Suppose — suppose just for the sake of supposing things — that one of the ancient goddesses descended from the mountain with the alarming news that you were to pick one dozen — and no more than one dozen — memories from life to take with you into the underworld. If that were the case, then what dozen memories would you choose?
Specifically, would any of those memories be of movies, concerts, sporting events, books, and such like things? Would you choose to remember in the underworld the events and things that entertained you in life? Or would you be more inclined to reserve your one dozen slots for memories of, say, your friends and family?
Would you reserve any of those twelve slots for political events? For kings and battles? For things that happened on the job? For moments when you made a discovery? For moments when something became clear to you? Would you record births, marriages, and deaths? What would you pick to recall later among the shades?
I got to wondering along those lines tonight. Earlier, I was thinking about an almost entirely insignificant event that took place over a dozen years ago. It suddenly occurred to me that silly little event might actually mean more to me than all the movies, concerts, sporting events, and books I’d seen or read in my life. But I have no idea why that is the case.
I was living at the time in Manitou, which is a small Colorado town that sometimes seems unable to decide whether it is perched among foothills or among mountains, whether it is a tourist trap or an artist’s colony, whether it is a town full of Christians or a town full of Pagans, whether it is a resort or a refuge. In short, it could be all those things.
I was woken up one night by voices calling my name. I think some part of me must have assumed only storm troopers would come for me in the middle of the night, so, before I was actually awake, I bolted up in bed and shouted out while three-quarters still asleep, “Are you from the IRS?”
As it turned out, it was past two in the morning, and the voices belonged to Brett, Steve, and the Spanish Woman. The Spanish Woman has a birth name that is all but absolutely unique in this world — and that sounds a little bit like a struck match flaring to life.
However, if I wrote her name here, anyone on earth would be able to identify her through Google in less than an instant. So, to honor and preserve her privacy, since she is the only woman in the world named, Fitzlestein, I will call her on this blog simply, “The Spanish Woman”.

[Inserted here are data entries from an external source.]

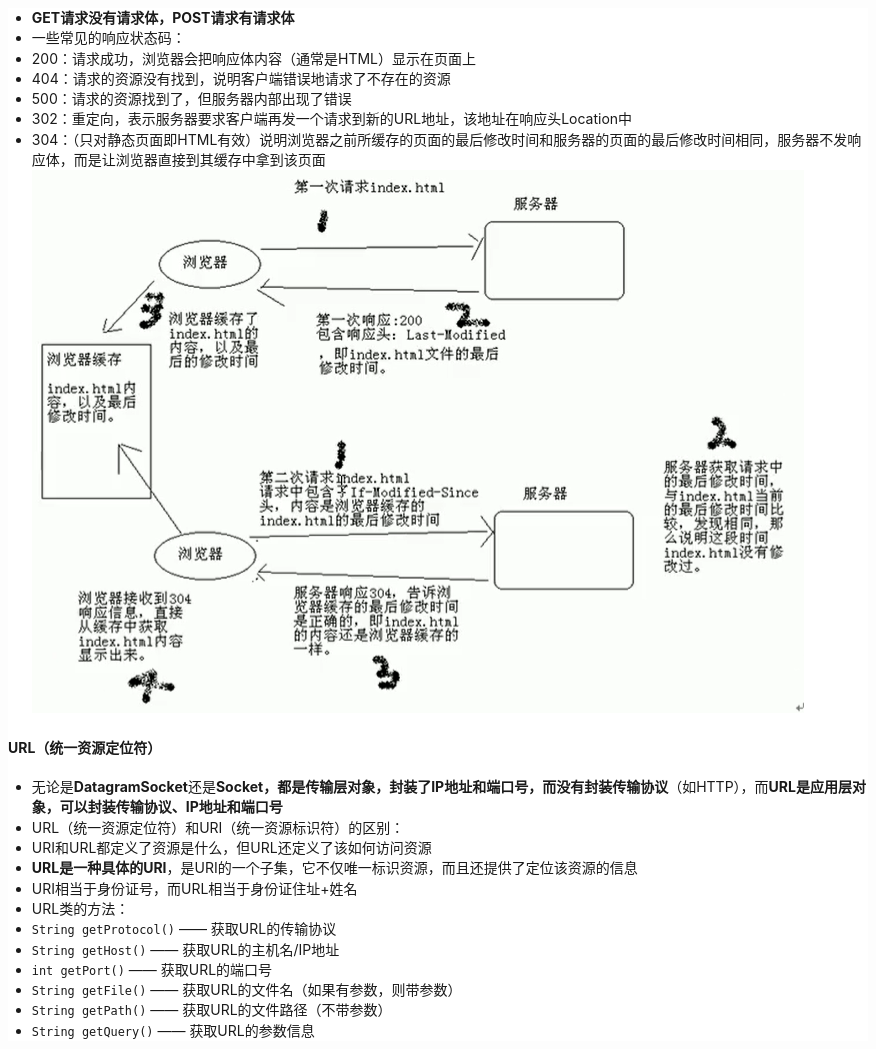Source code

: - **GET请求没有请求体，POST请求有请求体**
- 一些常见的响应状态码：
 - 200：请求成功，浏览器会把响应体内容（通常是HTML）显示在页面上
 - 404：请求的资源没有找到，说明客户端错误地请求了不存在的资源
 - 500：请求的资源找到了，但服务器内部出现了错误
 - 302：重定向，表示服务器要求客户端再发一个请求到新的URL地址，该地址在响应头Location中
 - 304：（只对静态页面即HTML有效）说明浏览器之前所缓存的页面的最后修改时间和服务器的页面的最后修改时间相同，服务器不发响应体，而是让浏览器直接到其缓存中拿到该页面![](.\MyPic\304.png)

#### URL（统一资源定位符）

- 无论是**DatagramSocket**还是**Socket，都是传输层对象，封装了IP地址和端口号，而没有封装传输协议**（如HTTP），而**URL是应用层对象，可以封装传输协议、IP地址和端口号**
- URL（统一资源定位符）和URI（统一资源标识符）的区别：
 - URI和URL都定义了资源是什么，但URL还定义了该如何访问资源
 - **URL是一种具体的URI**，是URI的一个子集，它不仅唯一标识资源，而且还提供了定位该资源的信息
 - URI相当于身份证号，而URL相当于身份证住址+姓名
- URL类的方法：
 - `String getProtocol()` —— 获取URL的传输协议
 - `String getHost()` —— 获取URL的主机名/IP地址
 - `int getPort()` —— 获取URL的端口号
 - `String getFile()` —— 获取URL的文件名（如果有参数，则带参数）
 - `String getPath()` —— 获取URL的文件路径（不带参数）
 - `String getQuery()` —— 获取URL的参数信息
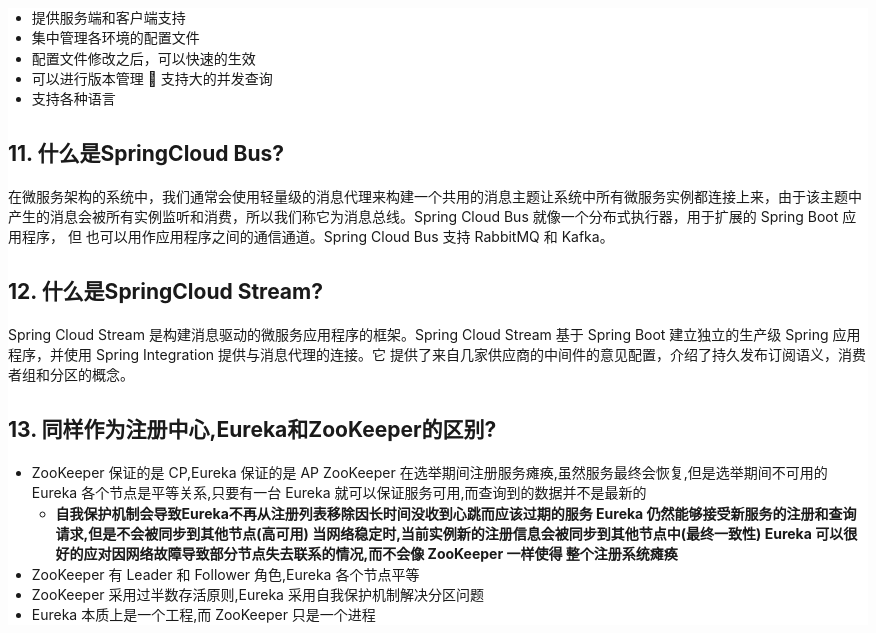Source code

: * 提供服务端和客户端支持 
* 集中管理各环境的配置文件
*  配置文件修改之后，可以快速的生效 
* 可以进行版本管理  支持大的并发查询 
* 支持各种语言

##  11. <a name='SpringCloudBus'></a>什么是SpringCloud Bus?

在微服务架构的系统中，我们通常会使用轻量级的消息代理来构建一个共用的消息主题让系统中所有微服务实例都连接上来，由于该主题中产生的消息会被所有实例监听和消费，所以我们称它为消息总线。Spring Cloud Bus 就像一个分布式执行器，用于扩展的 Spring Boot 应用程序， 但 也可以用作应用程序之间的通信通道。Spring Cloud Bus 支持 RabbitMQ 和 Kafka。

##  12. <a name='SpringCloudStream'></a>什么是SpringCloud Stream?

Spring Cloud Stream 是构建消息驱动的微服务应用程序的框架。Spring Cloud Stream 基于 Spring Boot 建立独立的生产级 Spring 应用程序，并使用 Spring Integration 提供与消息代理的连接。它 提供了来自几家供应商的中间件的意见配置，介绍了持久发布订阅语义，消费者组和分区的概念。

##  13. <a name='EurekaZooKeeper'></a>同样作为注册中心,Eureka和ZooKeeper的区别?

* ZooKeeper 保证的是 CP,Eureka 保证的是 AP ZooKeeper 在选举期间注册服务瘫痪,虽然服务最终会恢复,但是选举期间不可用的 Eureka 各个节点是平等关系,只要有一台 Eureka 就可以保证服务可用,而查询到的数据并不是最新的
  * **自我保护机制会导致Eureka不再从注册列表移除因长时间没收到心跳而应该过期的服务 Eureka 仍然能够接受新服务的注册和查询请求,但是不会被同步到其他节点(高可用) 当网络稳定时,当前实例新的注册信息会被同步到其他节点中(最终一致性) Eureka 可以很好的应对因网络故障导致部分节点失去联系的情况,而不会像 ZooKeeper 一样使得 整个注册系统瘫痪**
* ZooKeeper 有 Leader 和 Follower 角色,Eureka 各个节点平等
* ZooKeeper 采用过半数存活原则,Eureka 采用自我保护机制解决分区问题
* Eureka 本质上是一个工程,而 ZooKeeper 只是一个进程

“It’s us”, I heard, “Open the door, for we have with us a jug of whiskey.” So, I got in a hurry from my bed to open the door, and — behold! — it was true: They had brought with them a plastic milk carton full of whiskey. “Bring the jug in!”, I said, “And yourselves with it!”

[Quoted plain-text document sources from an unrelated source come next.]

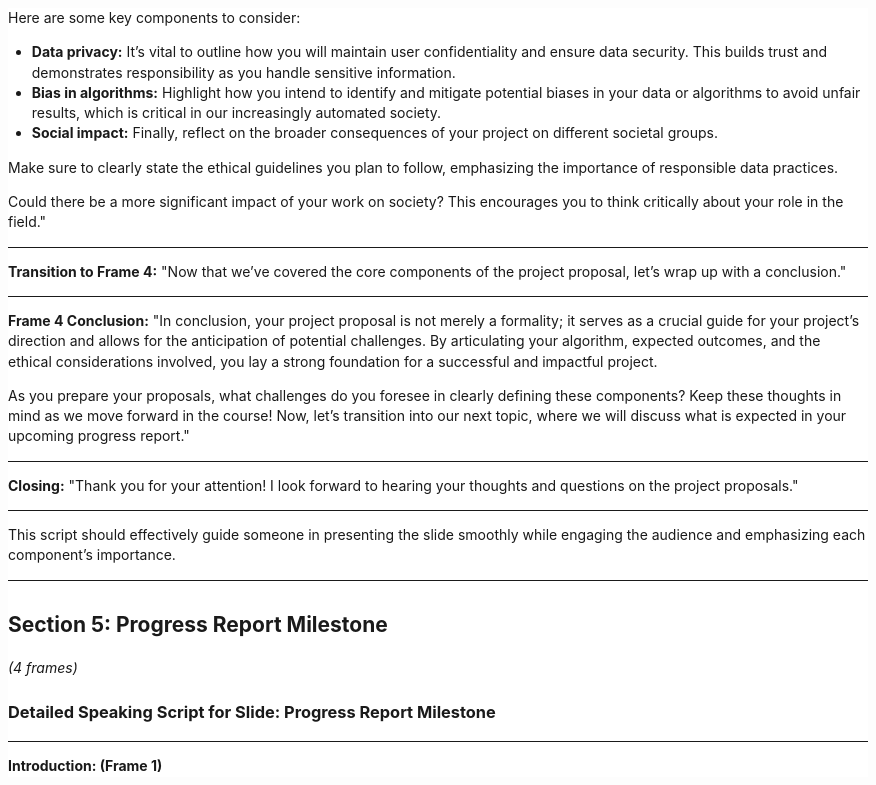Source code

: Here are some key components to consider:

- **Data privacy:** It’s vital to outline how you will maintain user confidentiality and ensure data security. This builds trust and demonstrates responsibility as you handle sensitive information.
- **Bias in algorithms:** Highlight how you intend to identify and mitigate potential biases in your data or algorithms to avoid unfair results, which is critical in our increasingly automated society.
- **Social impact:** Finally, reflect on the broader consequences of your project on different societal groups. 

Make sure to clearly state the ethical guidelines you plan to follow, emphasizing the importance of responsible data practices. 

Could there be a more significant impact of your work on society? This encourages you to think critically about your role in the field."

---

**Transition to Frame 4:**
"Now that we’ve covered the core components of the project proposal, let’s wrap up with a conclusion."

---

**Frame 4 Conclusion:**
"In conclusion, your project proposal is not merely a formality; it serves as a crucial guide for your project’s direction and allows for the anticipation of potential challenges. By articulating your algorithm, expected outcomes, and the ethical considerations involved, you lay a strong foundation for a successful and impactful project.

As you prepare your proposals, what challenges do you foresee in clearly defining these components? Keep these thoughts in mind as we move forward in the course! Now, let’s transition into our next topic, where we will discuss what is expected in your upcoming progress report."

---

**Closing:**
"Thank you for your attention! I look forward to hearing your thoughts and questions on the project proposals."

--- 

This script should effectively guide someone in presenting the slide smoothly while engaging the audience and emphasizing each component’s importance.

---

## Section 5: Progress Report Milestone
*(4 frames)*

### Detailed Speaking Script for Slide: Progress Report Milestone

---

**Introduction: (Frame 1)**
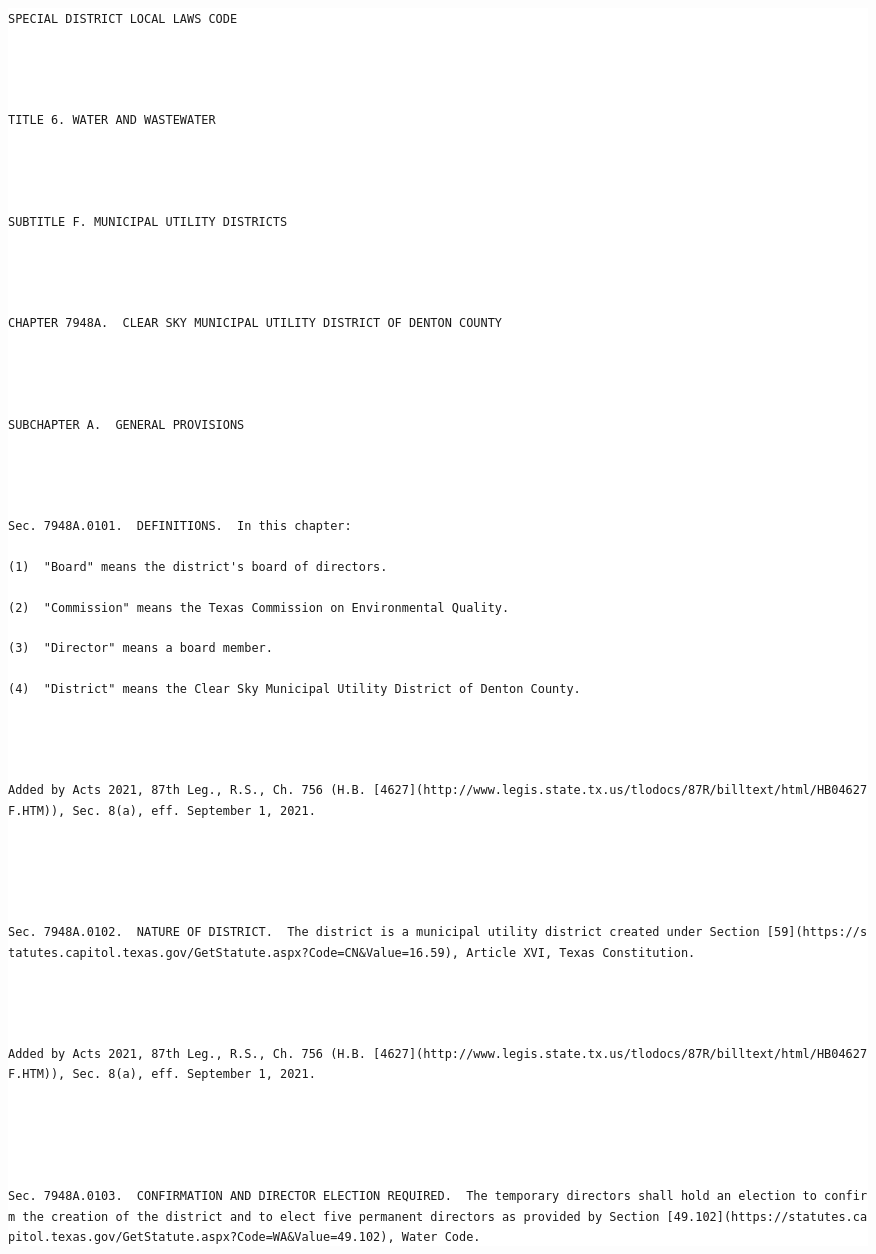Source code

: ﻿
    
    
    	
    					
    
    
    SPECIAL DISTRICT LOCAL LAWS CODE
    
      
    
    
    TITLE 6. WATER AND WASTEWATER
    
      
    
    
    SUBTITLE F. MUNICIPAL UTILITY DISTRICTS
    
      
    
    
    CHAPTER 7948A.  CLEAR SKY MUNICIPAL UTILITY DISTRICT OF DENTON COUNTY
    
      
    
    
    SUBCHAPTER A.  GENERAL PROVISIONS
    
      
    
    
    Sec. 7948A.0101.  DEFINITIONS.  In this chapter:
    
    (1)  "Board" means the district's board of directors.
    
    (2)  "Commission" means the Texas Commission on Environmental Quality.
    
    (3)  "Director" means a board member.
    
    (4)  "District" means the Clear Sky Municipal Utility District of Denton County.
    
    
    
    
    Added by Acts 2021, 87th Leg., R.S., Ch. 756 (H.B. [4627](http://www.legis.state.tx.us/tlodocs/87R/billtext/html/HB04627F.HTM)), Sec. 8(a), eff. September 1, 2021.
    
    
    
    
    
    Sec. 7948A.0102.  NATURE OF DISTRICT.  The district is a municipal utility district created under Section [59](https://statutes.capitol.texas.gov/GetStatute.aspx?Code=CN&Value=16.59), Article XVI, Texas Constitution.
    
    
    
    
    Added by Acts 2021, 87th Leg., R.S., Ch. 756 (H.B. [4627](http://www.legis.state.tx.us/tlodocs/87R/billtext/html/HB04627F.HTM)), Sec. 8(a), eff. September 1, 2021.
    
    
    
    
    
    Sec. 7948A.0103.  CONFIRMATION AND DIRECTOR ELECTION REQUIRED.  The temporary directors shall hold an election to confirm the creation of the district and to elect five permanent directors as provided by Section [49.102](https://statutes.capitol.texas.gov/GetStatute.aspx?Code=WA&Value=49.102), Water Code.
    
    
    
    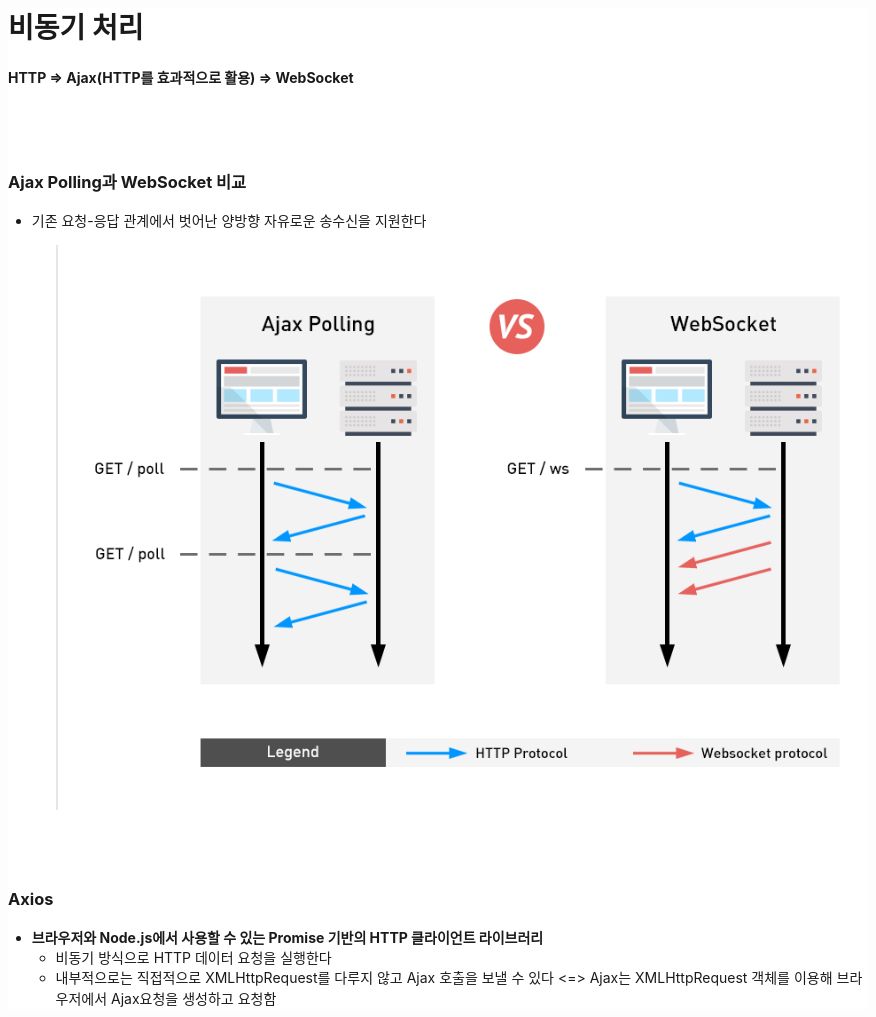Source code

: # 비동기 처리

#### HTTP => Ajax(HTTP를 효과적으로 활용) => WebSocket

<br>

<br>

### Ajax Polling과 WebSocket 비교

- 기존 요청-응답 관계에서 벗어난 양방향 자유로운 송수신을 지원한다

  > ![1574209900234](images/1574209900234.png)

<br>

<br>

### Axios

- **브라우저와 Node.js에서 사용할 수 있는 Promise 기반의 HTTP 클라이언트 라이브러리**
  - 비동기 방식으로 HTTP 데이터 요청을 실행한다
  - 내부적으로는 직접적으로 XMLHttpRequest를 다루지 않고 Ajax 호출을 보낼 수 있다 <=> Ajax는 XMLHttpRequest 객체를 이용해 브라우저에서 Ajax요청을 생성하고 요청함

Something about being woken up at that hour by those three people amused me. I was perhaps 45 that year. Brett, Steve, and the Spanish Woman were in their late teens or early twenties, and it seemed to me timeless and eternal that they should — at their ages — simply get it into their heads I might want to go drinking at past two in the morning.
Now, not a thing that happened that night is very important or significant, yet, I would still choose to take the memory of it with me into the underworld.
At some point, one of us — I don’t recall who — pointed out the moon was full. Someone else then said, “The moon is full? Let’s go fuck it then!” And Brett responded, “Aye, that moon, that saucy moon deserves to get laid tonight.”
The Spanish Woman then suggested, “Let’s go to the creek, and fuck the moon from there.” So, we went to the foot bridge over the creek in Manitou at about three in the morning, and lay down on the bridge with our jug of whiskey in order to that much better fuck the moon.
The rest of the night was as equally unimportant as the part of it that I’ve described here. I have no real idea why I would carry the memory of that night into Hades with me. I just know the night seems more to me than all the kings and battles I’ve ever heard of, than all the concerts, sporting events, and movies I’ve attended, than all the books I’ve read and songs I’ve heard.
If you yourself were faced with the same choice of which dozen memories to take with you into the underworld, which memories would you decide to take, and how would you decide between the ones you carried with you and all the others?